ButterflyLois

Amputee life before and after...

Monday, February 14, 2011

~ Not Well Today~

I am not well today at all.. I think I am trying too hard.
Gail, my nurse was here and said today was the worst
she has heard my heart beat and we seriously discussed
my going into assisted living somewhere... I need to
think about this... I like being alone, but it is so scarey
when you are so ill... I have not been this sick ever
before and I will be honest I am very scared to be
alone..I have my boys but I have NOT been able to
teach them how to dial a phone in case I need 911...

The boys have not left my side, every where I go they
follow..The hardest part that puts the most stress and
strain on me is the transferring.. If I didnt have to do
that I would be better.. Just to sit up from laying down
is hard.. I have a long piece of ribbon tied to my chair
and when I have to get up I use that to help me..with
no legs I have no leverage...

I was laying in bed and decided to come out here and
write this for today I almost didnt but I took a little
nap earlier as I didnt fall asleep last night till after 3am.
I had even taken a sleeping pill...trazadone, 25 mg..
not strong enough.. But the nap helped..Penny came
and went to the store so I am all squared away until
she or someone can come by..

Thank you for all the wonderful comments, I just
dont have enough stamina to reply today as soon
as I sign off here I am headed back to my bed..
but thank you so much ..Y'all are my strength and
I am most grateful for all of you..

I am still a most GORGEOUS WEEBLE and I will
be back tomorrow hopefully..

Always, Lois ****

"God Bless You" is my prayer today,
I'm honored to call you 'friend'.
I pray the Lord will keep you safe,
Until I write again...

4 Comments:

  • At 9:46 PM, Anonymous Anonymous said…

    Lois it worry me, for you to be a long right now too... going into assisted living somewhere sound good to me till you can get back to your old self again...
    Maybe you can take your computer with you...
    Keep your chin up Lois and trust in God.
    God bless you and give you the strength you need right now...
    Mary

     
  • At 12:06 AM, Anonymous Anonymous said…

    Aunt Lois,

    Assisted living are residents that have as much independence as they want with the knowledge that personal care and support services are available if they need them. This way you wouldn't be alone...so this would be a great opportunity to keep your computer and still have the required assistance when needed...Please seriously think about it.

    Love ya big bunches

    Beverly

     
  • At 2:12 AM, Anonymous Anonymous said…

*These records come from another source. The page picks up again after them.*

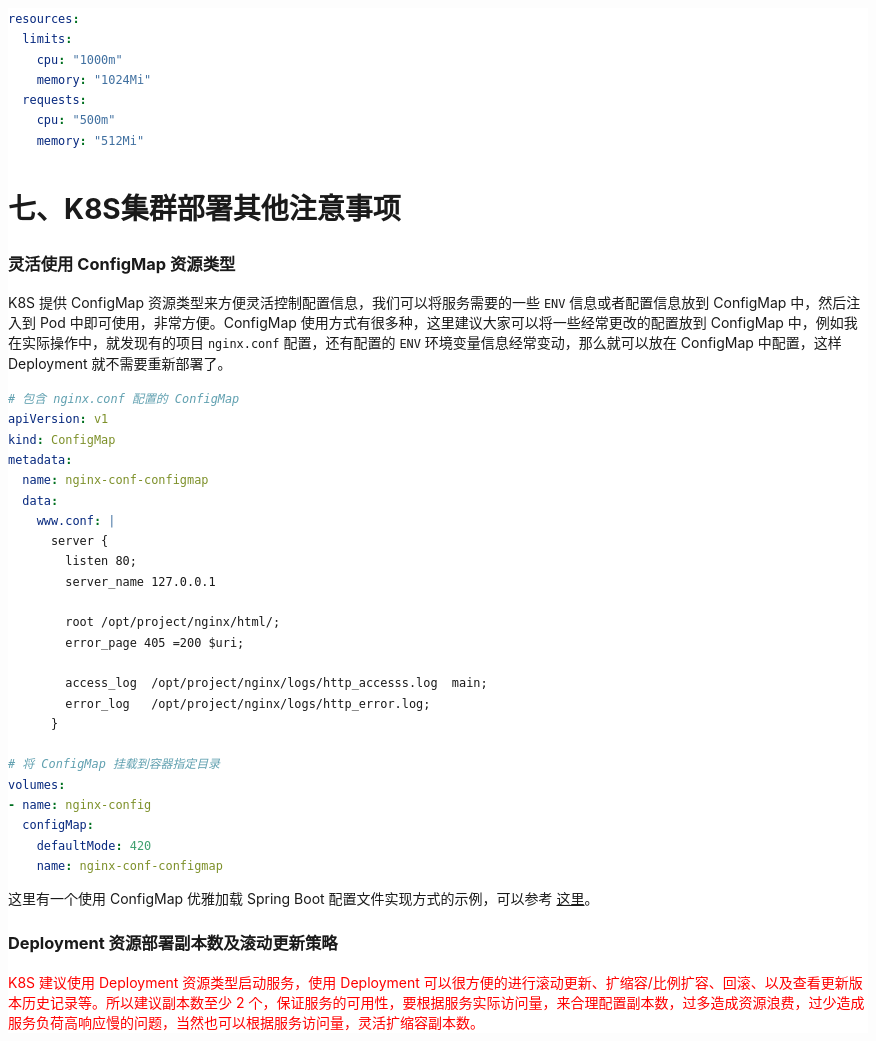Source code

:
 ```yaml
resources:
  limits:
    cpu: "1000m"
    memory: "1024Mi"
  requests:
    cpu: "500m"
    memory: "512Mi"
```

# 七、K8S集群部署其他注意事项

### 灵活使用 ConfigMap 资源类型

K8S 提供 ConfigMap 资源类型来方便灵活控制配置信息，我们可以将服务需要的一些 `ENV` 信息或者配置信息放到 ConfigMap 中，然后注入到 Pod 中即可使用，非常方便。ConfigMap 使用方式有很多种，这里建议大家可以将一些经常更改的配置放到 ConfigMap 中，例如我在实际操作中，就发现有的项目 `nginx.conf` 配置，还有配置的 `ENV` 环境变量信息经常变动，那么就可以放在 ConfigMap 中配置，这样 Deployment 就不需要重新部署了。

```yaml
# 包含 nginx.conf 配置的 ConfigMap
apiVersion: v1
kind: ConfigMap
metadata:
  name: nginx-conf-configmap
  data:
    www.conf: |
      server {
        listen 80;
        server_name 127.0.0.1

        root /opt/project/nginx/html/;
        error_page 405 =200 $uri;

        access_log  /opt/project/nginx/logs/http_accesss.log  main;
        error_log   /opt/project/nginx/logs/http_error.log;
      }

# 将 ConfigMap 挂载到容器指定目录
volumes:
- name: nginx-config
  configMap:
    defaultMode: 420
    name: nginx-conf-configmap
```

这里有一个使用 ConfigMap 优雅加载 Spring Boot 配置文件实现方式的示例，可以参考 [这里](https://blog.csdn.net/aixiaoyang168/article/details/90116097)。

### Deployment 资源部署副本数及滚动更新策略

<font color='red'>K8S 建议使用 Deployment 资源类型启动服务，使用 Deployment 可以很方便的进行滚动更新、扩缩容/比例扩容、回滚、以及查看更新版本历史记录等。所以建议副本数至少 2 个，保证服务的可用性，要根据服务实际访问量，来合理配置副本数，过多造成资源浪费，过少造成服务负荷高响应慢的问题，当然也可以根据服务访问量，灵活扩缩容副本数。</font>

    Oh take care hon.... I havent been able to read for a couple of days, has been in hospital and done an operation in my eye... But here i am again and you are in my thoughts and prayers...
    Your own
    ROB

     
  • At 12:43 PM, Anonymous Anonymous said…

    Dear Lois
    I've been reading your blog for years and just want you to know that you have always been, and continue to be, an inspiration to me and everyone you touch. God Bless You!